Pour 2013, en dehors des deux textes que j'ai
cités plus haut, il faut attendre encore "Une visite au Mont
Saint-Michel" à paraître dans l'anthologie "Riposte-apo" pour
notre convention imaJn'ère 2013 (http://imajnere.blogspot.fr).
Bien que le titre ne l'évoque pas intuitivement, il s'inscrit dans cette antho
post apocalyptique et débute 7 milliards d'années dans le futur (je n'ai peur
de rien).
Une deuxième nouvelle doit également être publiée
au premier semestre, mais je ne peux pas en dire plus tant que le sommaire de
cette publication n'est pas officiellement connu (il faut bien un peu de
mystère).
Ensuite, si je parviens à tenir les promesses que
je me suis faites à moi-même, rien jusqu'à la sortie du roman que je prévois
pour 2015 (terminer l'écriture, passer par un cycle de corrections, trouver un
éditeur... Il faut du temps).
Cela dit, sur ces deux années à venir, j'aurai
sans doute besoin de parenthèses pour ne pas devenir plus fou que je ne le suis
déjà.

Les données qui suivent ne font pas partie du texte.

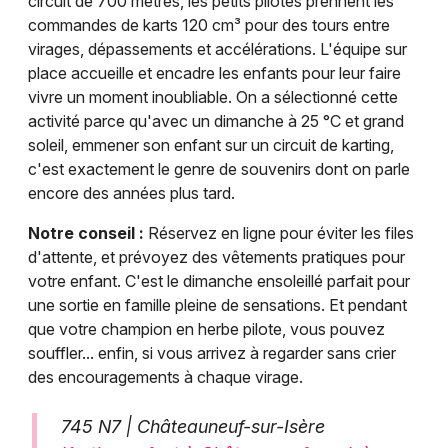
circuit de 700 mètres, les petits pilotes prennent les
commandes de karts 120 cm³ pour des tours entre
virages, dépassements et accélérations. L'équipe sur
place accueille et encadre les enfants pour leur faire
vivre un moment inoubliable. On a sélectionné cette
activité parce qu'avec un dimanche à 25 °C et grand
soleil, emmener son enfant sur un circuit de karting,
c'est exactement le genre de souvenirs dont on parle
encore des années plus tard.
Notre conseil :
Réservez en ligne pour éviter les files
d'attente, et prévoyez des vêtements pratiques pour
votre enfant. C'est le dimanche ensoleillé parfait pour
une sortie en famille pleine de sensations. Et pendant
que votre champion en herbe pilote, vous pouvez
souffler... enfin, si vous arrivez à regarder sans crier
des encouragements à chaque virage.
745 N7 | Châteauneuf-sur-Isère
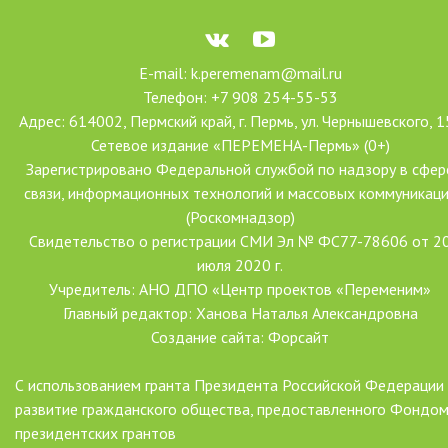
E-mail: k.peremenam@mail.ru
Телефон: +7 908 254-55-53
Адрес: 614002, Пермский край, г. Пермь, ул. Чернышевского, 1
Сетевое издание «ПЕРЕМЕНА-Пермь» (0+)
Зарегистрировано Федеральной службой по надзору в сфер
связи, информационных технологий и массовых коммуникац
(Роскомнадзор)
Свидетельство о регистрации СМИ Эл № ФС77-78606 от 2
июля 2020 г.
Учредитель: АНО ДПО «Центр проектов «Переменим»
Главный редактор: Ханова Наталья Александровна
Создание сайта: Форсайт
С использованием гранта Президента Российской Федерации
развитие гражданского общества, предоставленного Фондо
президентских грантов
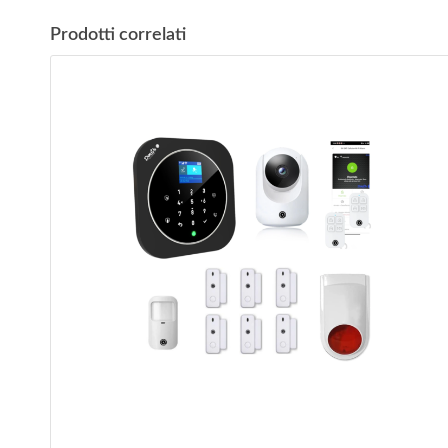
Prodotti correlati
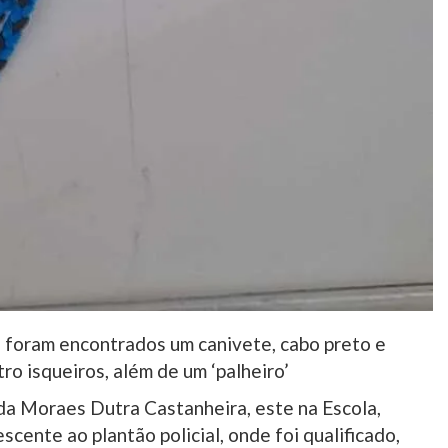
á foram encontrados um canivete, cabo preto e
ro isqueiros, além de um ‘palheiro’
lda Moraes Dutra Castanheira, este na Escola,
scente ao plantão policial, onde foi qualificado,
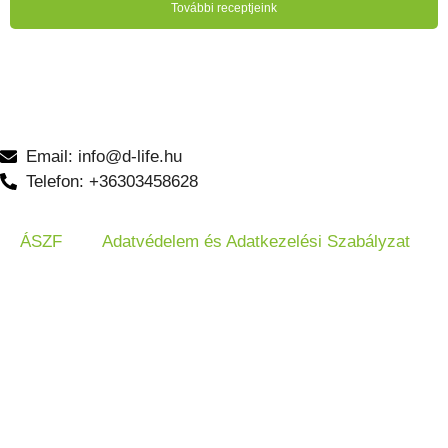
További receptjeink
Email: info@d-life.hu
Telefon: +36303458628
ÁSZF
Adatvédelem és Adatkezelési Szabályzat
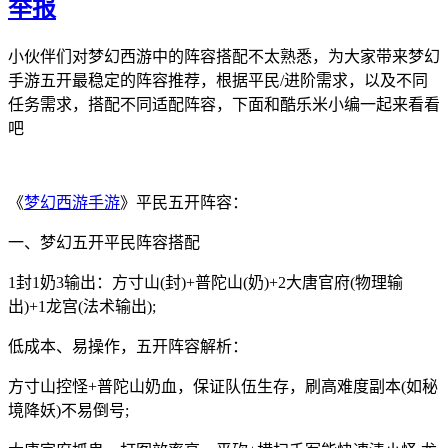
举报
小伙伴们对梦幻西游中的阵容搭配不太熟悉，为大家带来梦幻
手游五开最稳定的阵容推荐，根据平民/进阶需求，以及不同
任务需求，搭配不同适配阵容，下面和酷乐米小编一起来看看
吧
《
梦幻西游手游
》平民五开阵容：
一、梦幻五开平民阵容搭配
1封1奶3输出：方寸山(封)+普陀山(奶)+2大唐官府(物理输
出)+1龙宫(法术输出);
低成本、易操作，五开阵容解析：
方寸山控怪+普陀山奶血，保证队伍生存，刷高难度副本(如秘
境降妖)不易倒号;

Mais je suis bien incapable de dire aujourd'hui quelles formes elles
prendront.
Merci
Patrice pour ces réponses !! Et ton temps et ta générosité !
Quoi qu'il en soit, je te remercie chaleureusement
de m'avoir donné la parole dans les colonnes de ton blog et te souhaite toute
la réussite possible pour tes propres publications.